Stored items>
-=-=-=-=-

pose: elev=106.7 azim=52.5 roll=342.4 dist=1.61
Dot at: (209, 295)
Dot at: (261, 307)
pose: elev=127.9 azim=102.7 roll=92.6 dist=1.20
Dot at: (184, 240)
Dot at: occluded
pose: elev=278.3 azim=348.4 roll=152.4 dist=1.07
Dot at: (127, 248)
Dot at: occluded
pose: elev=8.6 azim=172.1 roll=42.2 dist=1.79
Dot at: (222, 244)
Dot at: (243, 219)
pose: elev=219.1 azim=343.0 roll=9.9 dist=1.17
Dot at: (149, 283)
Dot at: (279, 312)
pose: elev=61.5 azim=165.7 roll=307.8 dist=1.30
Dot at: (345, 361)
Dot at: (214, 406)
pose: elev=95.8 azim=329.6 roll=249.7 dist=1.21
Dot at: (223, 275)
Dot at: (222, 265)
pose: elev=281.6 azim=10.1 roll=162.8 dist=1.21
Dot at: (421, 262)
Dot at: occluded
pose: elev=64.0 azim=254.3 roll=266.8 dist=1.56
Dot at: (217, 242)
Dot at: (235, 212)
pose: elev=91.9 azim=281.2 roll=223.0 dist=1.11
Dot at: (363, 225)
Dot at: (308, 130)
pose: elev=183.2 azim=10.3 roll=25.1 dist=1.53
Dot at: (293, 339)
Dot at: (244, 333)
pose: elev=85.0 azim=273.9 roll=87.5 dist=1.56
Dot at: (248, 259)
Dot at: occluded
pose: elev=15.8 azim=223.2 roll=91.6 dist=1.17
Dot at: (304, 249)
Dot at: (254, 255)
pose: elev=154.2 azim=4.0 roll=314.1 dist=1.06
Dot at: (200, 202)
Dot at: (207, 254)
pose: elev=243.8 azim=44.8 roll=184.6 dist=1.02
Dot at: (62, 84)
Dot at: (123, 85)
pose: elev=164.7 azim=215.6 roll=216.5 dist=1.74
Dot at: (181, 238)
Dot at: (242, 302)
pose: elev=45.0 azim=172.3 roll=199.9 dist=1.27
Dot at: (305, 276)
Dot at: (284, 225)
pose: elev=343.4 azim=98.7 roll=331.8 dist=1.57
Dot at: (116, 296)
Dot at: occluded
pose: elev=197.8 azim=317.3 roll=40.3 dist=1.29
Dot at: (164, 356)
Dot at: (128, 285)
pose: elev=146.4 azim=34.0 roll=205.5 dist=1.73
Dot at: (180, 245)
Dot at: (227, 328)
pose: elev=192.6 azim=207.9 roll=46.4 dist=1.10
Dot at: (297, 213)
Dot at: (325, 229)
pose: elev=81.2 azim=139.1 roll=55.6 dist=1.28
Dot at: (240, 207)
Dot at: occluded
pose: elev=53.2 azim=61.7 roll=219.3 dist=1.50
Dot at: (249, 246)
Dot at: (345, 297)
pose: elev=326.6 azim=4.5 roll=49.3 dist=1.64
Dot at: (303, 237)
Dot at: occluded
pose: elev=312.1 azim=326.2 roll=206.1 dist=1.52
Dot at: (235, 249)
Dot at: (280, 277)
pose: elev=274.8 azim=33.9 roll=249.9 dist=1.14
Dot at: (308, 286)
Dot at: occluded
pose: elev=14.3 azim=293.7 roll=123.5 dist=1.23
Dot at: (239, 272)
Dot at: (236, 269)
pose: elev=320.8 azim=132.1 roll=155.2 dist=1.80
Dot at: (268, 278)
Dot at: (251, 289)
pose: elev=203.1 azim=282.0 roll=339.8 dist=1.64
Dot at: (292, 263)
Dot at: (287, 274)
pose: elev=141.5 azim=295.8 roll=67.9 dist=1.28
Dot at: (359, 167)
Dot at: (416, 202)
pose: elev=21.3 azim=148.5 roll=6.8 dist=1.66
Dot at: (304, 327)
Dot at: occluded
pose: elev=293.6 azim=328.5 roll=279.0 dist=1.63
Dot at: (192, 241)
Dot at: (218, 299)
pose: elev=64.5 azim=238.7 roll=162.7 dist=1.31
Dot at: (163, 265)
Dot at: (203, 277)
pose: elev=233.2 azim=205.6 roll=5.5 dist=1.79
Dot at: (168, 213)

-=-=-=-=-

Short task> Copy out the items above word for word, starting with the line that contains "pose: elev=45.0 azim=172.3" and continuing through the last line of the items.

Task response>
pose: elev=45.0 azim=172.3 roll=199.9 dist=1.27
Dot at: (305, 276)
Dot at: (284, 225)
pose: elev=343.4 azim=98.7 roll=331.8 dist=1.57
Dot at: (116, 296)
Dot at: occluded
pose: elev=197.8 azim=317.3 roll=40.3 dist=1.29
Dot at: (164, 356)
Dot at: (128, 285)
pose: elev=146.4 azim=34.0 roll=205.5 dist=1.73
Dot at: (180, 245)
Dot at: (227, 328)
pose: elev=192.6 azim=207.9 roll=46.4 dist=1.10
Dot at: (297, 213)
Dot at: (325, 229)
pose: elev=81.2 azim=139.1 roll=55.6 dist=1.28
Dot at: (240, 207)
Dot at: occluded
pose: elev=53.2 azim=61.7 roll=219.3 dist=1.50
Dot at: (249, 246)
Dot at: (345, 297)
pose: elev=326.6 azim=4.5 roll=49.3 dist=1.64
Dot at: (303, 237)
Dot at: occluded
pose: elev=312.1 azim=326.2 roll=206.1 dist=1.52
Dot at: (235, 249)
Dot at: (280, 277)
pose: elev=274.8 azim=33.9 roll=249.9 dist=1.14
Dot at: (308, 286)
Dot at: occluded
pose: elev=14.3 azim=293.7 roll=123.5 dist=1.23
Dot at: (239, 272)
Dot at: (236, 269)
pose: elev=320.8 azim=132.1 roll=155.2 dist=1.80
Dot at: (268, 278)
Dot at: (251, 289)
pose: elev=203.1 azim=282.0 roll=339.8 dist=1.64
Dot at: (292, 263)
Dot at: (287, 274)
pose: elev=141.5 azim=295.8 roll=67.9 dist=1.28
Dot at: (359, 167)
Dot at: (416, 202)
pose: elev=21.3 azim=148.5 roll=6.8 dist=1.66
Dot at: (304, 327)
Dot at: occluded
pose: elev=293.6 azim=328.5 roll=279.0 dist=1.63
Dot at: (192, 241)
Dot at: (218, 299)
pose: elev=64.5 azim=238.7 roll=162.7 dist=1.31
Dot at: (163, 265)
Dot at: (203, 277)
pose: elev=233.2 azim=205.6 roll=5.5 dist=1.79
Dot at: (168, 213)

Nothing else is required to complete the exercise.